[PROVIDED DATA — start]

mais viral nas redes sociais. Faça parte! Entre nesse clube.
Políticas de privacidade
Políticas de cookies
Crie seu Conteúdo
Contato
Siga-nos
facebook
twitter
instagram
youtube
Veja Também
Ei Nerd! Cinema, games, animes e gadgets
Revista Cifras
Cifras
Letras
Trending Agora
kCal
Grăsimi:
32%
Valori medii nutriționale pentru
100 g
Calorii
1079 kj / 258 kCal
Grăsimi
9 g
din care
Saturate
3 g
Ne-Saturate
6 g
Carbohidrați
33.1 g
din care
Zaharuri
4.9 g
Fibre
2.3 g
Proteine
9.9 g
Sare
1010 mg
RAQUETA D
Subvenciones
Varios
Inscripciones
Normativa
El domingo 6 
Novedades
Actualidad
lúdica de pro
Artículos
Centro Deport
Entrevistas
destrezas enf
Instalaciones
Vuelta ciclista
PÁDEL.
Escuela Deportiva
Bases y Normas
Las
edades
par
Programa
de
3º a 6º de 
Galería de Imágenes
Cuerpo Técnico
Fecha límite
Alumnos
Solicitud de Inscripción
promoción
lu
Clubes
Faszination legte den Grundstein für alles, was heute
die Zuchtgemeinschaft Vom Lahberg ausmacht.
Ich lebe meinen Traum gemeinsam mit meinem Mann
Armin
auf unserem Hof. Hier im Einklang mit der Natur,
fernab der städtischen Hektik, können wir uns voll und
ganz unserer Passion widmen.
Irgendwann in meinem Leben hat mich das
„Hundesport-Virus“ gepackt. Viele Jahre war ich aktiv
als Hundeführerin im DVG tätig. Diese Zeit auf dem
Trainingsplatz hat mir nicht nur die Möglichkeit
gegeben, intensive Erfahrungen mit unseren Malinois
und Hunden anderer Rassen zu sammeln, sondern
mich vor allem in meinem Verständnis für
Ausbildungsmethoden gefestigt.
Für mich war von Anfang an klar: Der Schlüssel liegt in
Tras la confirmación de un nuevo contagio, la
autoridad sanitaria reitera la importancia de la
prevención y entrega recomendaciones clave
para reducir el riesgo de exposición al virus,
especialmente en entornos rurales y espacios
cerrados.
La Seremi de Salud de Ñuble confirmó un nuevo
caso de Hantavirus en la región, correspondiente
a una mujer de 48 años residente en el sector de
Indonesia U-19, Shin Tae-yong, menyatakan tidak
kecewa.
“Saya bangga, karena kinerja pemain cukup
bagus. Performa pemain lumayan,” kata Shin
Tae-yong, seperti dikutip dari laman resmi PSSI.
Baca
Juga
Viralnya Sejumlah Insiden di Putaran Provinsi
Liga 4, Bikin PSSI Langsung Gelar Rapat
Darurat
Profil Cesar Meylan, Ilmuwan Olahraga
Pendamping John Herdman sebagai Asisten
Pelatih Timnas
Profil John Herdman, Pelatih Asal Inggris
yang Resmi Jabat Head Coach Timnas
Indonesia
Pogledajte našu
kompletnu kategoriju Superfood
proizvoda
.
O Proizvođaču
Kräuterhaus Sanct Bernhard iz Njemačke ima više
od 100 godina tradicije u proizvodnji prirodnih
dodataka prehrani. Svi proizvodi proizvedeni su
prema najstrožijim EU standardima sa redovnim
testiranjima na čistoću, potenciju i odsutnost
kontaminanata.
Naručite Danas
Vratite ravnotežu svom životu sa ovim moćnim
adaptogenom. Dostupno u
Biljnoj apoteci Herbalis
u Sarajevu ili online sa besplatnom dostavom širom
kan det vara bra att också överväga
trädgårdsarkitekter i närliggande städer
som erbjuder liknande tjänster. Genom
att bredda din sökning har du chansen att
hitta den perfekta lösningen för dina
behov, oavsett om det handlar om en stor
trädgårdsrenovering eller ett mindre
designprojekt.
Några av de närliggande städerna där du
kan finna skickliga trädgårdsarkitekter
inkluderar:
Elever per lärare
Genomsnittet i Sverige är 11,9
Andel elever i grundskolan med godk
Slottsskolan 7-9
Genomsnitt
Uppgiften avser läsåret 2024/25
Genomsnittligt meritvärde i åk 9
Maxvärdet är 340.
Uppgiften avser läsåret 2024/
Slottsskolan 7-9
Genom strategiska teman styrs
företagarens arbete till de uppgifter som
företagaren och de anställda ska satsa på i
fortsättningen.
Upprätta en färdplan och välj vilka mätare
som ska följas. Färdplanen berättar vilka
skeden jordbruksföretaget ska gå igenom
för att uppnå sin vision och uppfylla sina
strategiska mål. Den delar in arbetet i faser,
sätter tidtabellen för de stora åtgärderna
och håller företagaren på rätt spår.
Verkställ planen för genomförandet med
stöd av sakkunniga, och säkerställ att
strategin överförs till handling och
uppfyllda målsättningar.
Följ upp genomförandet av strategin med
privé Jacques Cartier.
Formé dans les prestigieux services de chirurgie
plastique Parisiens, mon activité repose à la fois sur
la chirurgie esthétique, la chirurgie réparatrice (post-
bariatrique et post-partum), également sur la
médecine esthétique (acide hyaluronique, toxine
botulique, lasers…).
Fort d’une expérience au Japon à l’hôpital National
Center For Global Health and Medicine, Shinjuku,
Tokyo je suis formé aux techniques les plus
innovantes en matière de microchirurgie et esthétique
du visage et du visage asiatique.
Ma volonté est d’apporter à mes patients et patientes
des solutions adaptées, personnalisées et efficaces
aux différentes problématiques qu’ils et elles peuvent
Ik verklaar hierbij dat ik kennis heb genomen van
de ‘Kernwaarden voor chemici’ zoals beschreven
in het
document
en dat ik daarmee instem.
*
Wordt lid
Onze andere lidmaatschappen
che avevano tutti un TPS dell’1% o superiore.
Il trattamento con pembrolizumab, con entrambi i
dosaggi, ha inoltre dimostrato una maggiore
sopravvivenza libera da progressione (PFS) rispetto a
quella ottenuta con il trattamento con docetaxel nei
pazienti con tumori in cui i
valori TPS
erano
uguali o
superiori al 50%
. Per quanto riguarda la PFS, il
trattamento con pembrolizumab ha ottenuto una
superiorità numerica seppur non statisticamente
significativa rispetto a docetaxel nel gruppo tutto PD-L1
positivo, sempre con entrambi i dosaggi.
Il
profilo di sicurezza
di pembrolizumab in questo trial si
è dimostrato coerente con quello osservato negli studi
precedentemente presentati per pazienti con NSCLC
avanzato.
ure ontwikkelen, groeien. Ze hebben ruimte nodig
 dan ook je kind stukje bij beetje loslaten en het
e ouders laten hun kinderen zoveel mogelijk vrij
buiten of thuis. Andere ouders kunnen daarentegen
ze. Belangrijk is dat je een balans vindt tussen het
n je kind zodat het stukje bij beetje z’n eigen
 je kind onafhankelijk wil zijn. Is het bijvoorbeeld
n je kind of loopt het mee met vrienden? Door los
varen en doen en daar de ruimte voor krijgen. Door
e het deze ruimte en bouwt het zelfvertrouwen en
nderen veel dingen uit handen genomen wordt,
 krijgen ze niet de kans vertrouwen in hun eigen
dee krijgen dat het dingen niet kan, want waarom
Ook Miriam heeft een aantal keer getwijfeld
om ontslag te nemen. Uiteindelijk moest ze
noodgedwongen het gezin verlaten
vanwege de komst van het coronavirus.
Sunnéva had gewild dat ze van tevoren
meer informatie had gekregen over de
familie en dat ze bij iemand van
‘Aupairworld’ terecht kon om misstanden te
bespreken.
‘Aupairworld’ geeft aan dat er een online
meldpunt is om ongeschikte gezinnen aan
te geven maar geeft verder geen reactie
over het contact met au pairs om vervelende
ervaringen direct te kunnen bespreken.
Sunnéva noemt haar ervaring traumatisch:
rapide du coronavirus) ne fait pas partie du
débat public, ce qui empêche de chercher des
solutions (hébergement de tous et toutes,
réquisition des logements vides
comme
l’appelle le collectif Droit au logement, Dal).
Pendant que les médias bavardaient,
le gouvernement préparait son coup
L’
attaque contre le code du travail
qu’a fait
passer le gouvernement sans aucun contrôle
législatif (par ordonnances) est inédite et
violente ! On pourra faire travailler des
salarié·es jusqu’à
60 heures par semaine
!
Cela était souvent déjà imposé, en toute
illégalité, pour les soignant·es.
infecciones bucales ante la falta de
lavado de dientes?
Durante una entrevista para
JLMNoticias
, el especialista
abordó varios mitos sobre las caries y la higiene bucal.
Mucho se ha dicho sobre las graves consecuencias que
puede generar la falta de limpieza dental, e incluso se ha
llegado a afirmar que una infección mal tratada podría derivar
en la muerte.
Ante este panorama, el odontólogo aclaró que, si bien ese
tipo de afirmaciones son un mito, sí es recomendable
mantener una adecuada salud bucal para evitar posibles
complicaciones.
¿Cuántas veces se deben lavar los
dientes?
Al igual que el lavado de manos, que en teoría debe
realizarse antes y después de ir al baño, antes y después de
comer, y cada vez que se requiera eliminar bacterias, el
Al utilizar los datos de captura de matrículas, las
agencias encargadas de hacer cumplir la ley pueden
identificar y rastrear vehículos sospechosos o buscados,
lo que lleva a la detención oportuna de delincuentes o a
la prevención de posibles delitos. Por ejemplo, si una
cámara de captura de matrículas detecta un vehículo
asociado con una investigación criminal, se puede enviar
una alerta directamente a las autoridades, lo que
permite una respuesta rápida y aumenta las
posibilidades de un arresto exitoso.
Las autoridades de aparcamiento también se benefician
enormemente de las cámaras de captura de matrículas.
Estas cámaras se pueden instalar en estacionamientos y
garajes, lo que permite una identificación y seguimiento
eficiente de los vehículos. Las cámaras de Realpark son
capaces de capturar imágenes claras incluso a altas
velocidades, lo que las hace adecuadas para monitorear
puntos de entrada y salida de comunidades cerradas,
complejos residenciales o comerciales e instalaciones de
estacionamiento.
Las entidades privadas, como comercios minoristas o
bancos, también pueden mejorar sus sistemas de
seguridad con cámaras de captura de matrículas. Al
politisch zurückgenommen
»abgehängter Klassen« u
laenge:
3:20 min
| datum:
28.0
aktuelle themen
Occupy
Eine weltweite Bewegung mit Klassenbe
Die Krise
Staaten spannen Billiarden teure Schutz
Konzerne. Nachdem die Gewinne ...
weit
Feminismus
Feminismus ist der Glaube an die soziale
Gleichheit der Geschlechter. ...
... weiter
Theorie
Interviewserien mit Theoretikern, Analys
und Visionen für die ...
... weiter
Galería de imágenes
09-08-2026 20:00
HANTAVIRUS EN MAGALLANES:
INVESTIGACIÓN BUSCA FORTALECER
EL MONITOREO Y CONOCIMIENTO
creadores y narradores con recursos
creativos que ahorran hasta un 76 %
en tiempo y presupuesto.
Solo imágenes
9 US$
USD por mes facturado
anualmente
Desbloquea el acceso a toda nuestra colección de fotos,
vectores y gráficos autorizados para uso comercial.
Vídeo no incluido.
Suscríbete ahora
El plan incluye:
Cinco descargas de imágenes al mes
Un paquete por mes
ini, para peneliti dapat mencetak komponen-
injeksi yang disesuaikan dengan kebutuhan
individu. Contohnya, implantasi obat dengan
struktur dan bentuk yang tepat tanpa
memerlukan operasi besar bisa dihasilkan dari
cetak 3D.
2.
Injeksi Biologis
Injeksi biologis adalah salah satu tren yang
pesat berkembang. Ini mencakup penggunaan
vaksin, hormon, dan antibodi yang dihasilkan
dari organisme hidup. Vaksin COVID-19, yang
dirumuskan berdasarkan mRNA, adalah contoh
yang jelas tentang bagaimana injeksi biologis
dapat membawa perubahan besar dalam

[PROVIDED DATA — finish]

> [WHAT IS NEEDED]: From the records above, print exactly the lines that run from the line with "Genomsnittet i Sverige är 11,9" to the line with "skeden jordbruksföretaget ska gå igenom", inclusive.

> [RESULT]:
Genomsnittet i Sverige är 11,9
Andel elever i grundskolan med godk
Slottsskolan 7-9
Genomsnitt
Uppgiften avser läsåret 2024/25
Genomsnittligt meritvärde i åk 9
Maxvärdet är 340.
Uppgiften avser läsåret 2024/
Slottsskolan 7-9
Genom strategiska teman styrs
företagarens arbete till de uppgifter som
företagaren och de anställda ska satsa på i
fortsättningen.
Upprätta en färdplan och välj vilka mätare
som ska följas. Färdplanen berättar vilka
skeden jordbruksföretaget ska gå igenom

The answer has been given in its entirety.